Opening,the,Exit,Door


  When couples split, what is left of their home is a set of walls and roofs—a house, which may in all likelihood be mortgaged. When you split from your spouse, how do you take care of what is most often the family’s biggest investment?
  Assets are one of the main reasons for dispute when a couple separates. The country’s lawmakers are considering granting women the right to their husbands’ residential property if they part ways, irrespective of whether it was acquired before or after marriage. In the cur- rent draft of the proposed amendment, the wife’s share will be decided by the court.
  However, under the current laws, a woman seeking divorce is not entitled to any share in the husband’s property. The ownership rests with the person who is holding the title. “If the property is bought by the husband while the two were together and he holds the title, the wife can make a claim if she can prove her equity in the property,” says Kaviraj Singh, managing partner, Trustman, a New Delhi-based law firm.
  A lot of people buy property with own money but register it in the name of their wives to benefit from the lower property registration fee for women. In such a case, the wife can continue to retain ownership.

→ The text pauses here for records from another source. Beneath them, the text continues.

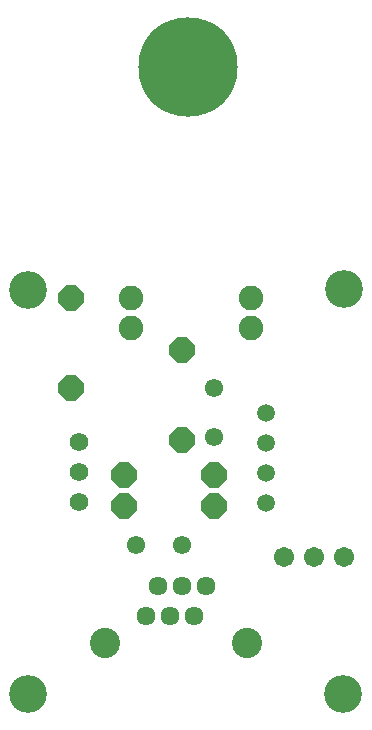
<source format=gbr>
G04 EAGLE Gerber X2 export*
%TF.Part,Single*%
%TF.FileFunction,Soldermask,Top,1*%
%TF.FilePolarity,Negative*%
%TF.GenerationSoftware,Autodesk,EAGLE,9.0.0*%
%TF.CreationDate,2019-08-27T11:30:24Z*%
G75*
%MOMM*%
%FSLAX34Y34*%
%LPD*%
%AMOC8*
5,1,8,0,0,1.08239X$1,22.5*%
G01*
%ADD10C,3.203200*%
%ADD11C,8.403200*%
%ADD12C,1.711200*%
%ADD13P,2.309387X8X202.500000*%
%ADD14P,2.309387X8X22.500000*%
%ADD15C,1.511200*%
%ADD16C,1.561200*%
%ADD17C,2.082800*%
%ADD18P,2.309387X8X112.500000*%
%ADD19P,2.309387X8X292.500000*%
%ADD20C,1.611200*%
%ADD21C,2.563200*%
%ADD22C,1.553200*%


D10*
X179070Y349250D03*
X179070Y7620D03*
X445770Y7620D03*
X447040Y350520D03*
D11*
X314960Y538480D03*
D12*
X396240Y123190D03*
X421640Y123190D03*
X447040Y123190D03*
D13*
X336550Y166370D03*
X260350Y166370D03*
D14*
X260350Y193040D03*
X336550Y193040D03*
D15*
X381000Y245110D03*
X381000Y219710D03*
X381000Y194310D03*
X381000Y168910D03*
D16*
X222250Y170180D03*
X222250Y195580D03*
X222250Y220980D03*
D17*
X266700Y342900D03*
X266700Y317500D03*
X368300Y317500D03*
X368300Y342900D03*
D18*
X309880Y222250D03*
X309880Y298450D03*
D19*
X215900Y342900D03*
X215900Y266700D03*
D20*
X330300Y99200D03*
X309900Y99200D03*
X289500Y99200D03*
X320100Y73800D03*
X299700Y73800D03*
X279300Y73800D03*
D21*
X244800Y50800D03*
X364800Y50800D03*
D22*
X270510Y133350D03*
X309880Y133350D03*
X336550Y266700D03*
X336550Y224790D03*
M02*

</source>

  “In case a property is purchased and paid for by one person and the title is held by the other, the person in whose name the property is will be considered its legal owner,” says Singh.
  However, if the other person can prove in the court that he/she funded the purchase, even though the title is held by the spouse, he/she can claim the property.
  An inherited property remains with the person to whom it has been transferred.
  The ownership of properties comes into the picture only when there is no agreement between the husband and the wife on who will get what. Nowadays, both husbands and wives contribute to the family’s investment kitty. In a smooth divorce, they can divide the property based on ownership, individual contribution and mutual understanding.
   Joint Properties
  If the property has been bought from contributions made by both you and your spouse, it’s best to share it on the basis of individual equity. Revisit bank accounts and determine individual contributions towards down-payment and monthly instalments to arrive at the share of each spouse. You can then get the value of the property assessed to arrive at the individual stakes (See illustrative calculation).